A vote. A vote has weight. A vote can make binding decisions for you. It is in competition and collaboration with other major values. A vote changes the way that you live and builds up long-lasting decisions. It can be outweighed, it can certainly lose out to other values, but it will always return the next time a major decision needs to be made. A vote is part of the living core of who you are.
And then there is the veto. The veto stands absolute. If the veto says no to an idea, an option, or an opportunity…that thing will simply never happen in your life. It is a constant check to each action.

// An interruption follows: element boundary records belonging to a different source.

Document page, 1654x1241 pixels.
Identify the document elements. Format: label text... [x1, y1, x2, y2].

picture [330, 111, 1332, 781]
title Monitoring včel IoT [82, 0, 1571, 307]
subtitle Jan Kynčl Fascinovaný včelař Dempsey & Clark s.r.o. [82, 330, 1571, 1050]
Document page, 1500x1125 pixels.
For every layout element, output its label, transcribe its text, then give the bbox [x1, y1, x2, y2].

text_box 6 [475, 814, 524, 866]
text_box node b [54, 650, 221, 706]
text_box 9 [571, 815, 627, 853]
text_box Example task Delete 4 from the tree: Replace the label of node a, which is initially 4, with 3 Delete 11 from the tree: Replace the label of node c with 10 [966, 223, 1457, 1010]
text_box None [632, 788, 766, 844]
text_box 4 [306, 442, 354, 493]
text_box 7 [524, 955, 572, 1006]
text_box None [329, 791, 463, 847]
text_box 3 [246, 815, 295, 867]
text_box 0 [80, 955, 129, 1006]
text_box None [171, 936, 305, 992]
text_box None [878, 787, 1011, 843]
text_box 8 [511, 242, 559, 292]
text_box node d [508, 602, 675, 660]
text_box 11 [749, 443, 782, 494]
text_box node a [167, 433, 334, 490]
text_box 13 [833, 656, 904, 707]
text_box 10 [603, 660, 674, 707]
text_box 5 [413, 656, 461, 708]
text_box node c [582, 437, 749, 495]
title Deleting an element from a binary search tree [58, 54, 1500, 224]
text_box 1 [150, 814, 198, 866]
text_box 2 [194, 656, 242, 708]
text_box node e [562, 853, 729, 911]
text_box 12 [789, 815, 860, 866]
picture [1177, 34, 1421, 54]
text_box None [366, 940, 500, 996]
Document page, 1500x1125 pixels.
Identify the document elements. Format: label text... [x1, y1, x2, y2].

The earliest Reform Jews argued that when it came to moral decisions, Judaism and Jewish tradition would retain a veto in their lives. The Torah says, “Do not steal! Do not kill! Do not lie!” and these sorts of things are not – and never would be – up for debate. But other elements of Jewish law, like Kashrut, personal dress, Shabbat observance, and more- these things were ritual laws. Regarding ritual laws, the earlier Reformers argued that it would be up to each individual person to determine whether they would obey them as law (veto), be influenced by them in conversation with other values (vote), or simply be one option among many others when making decisions. Naturally, other branches of Judaism drew their limits in other ways and other places, which has led to the varied levels of Jewish observance we observe today in modernity.
So let me return to that initial question… while at the same time sharpening it just a bit. Instead of asking an absolute “Which one do you fit into?”, I’d like to ask where. Where does Judaism have a veto in your life? And where does it have a vote? And where is it a voice?
And if the answer to any of that surprised you… what would make it change?
Having a complex modern identity, where we are not ‘only one thing’ but in fact, composed of many competing values, is not a strange or foreign idea to us. We balance our national identities, our political beliefs, our family roles, and our personal values all the time.
This is just a gentle reminder that our Jewish identity is also one that needs to be included in that ongoing calculus!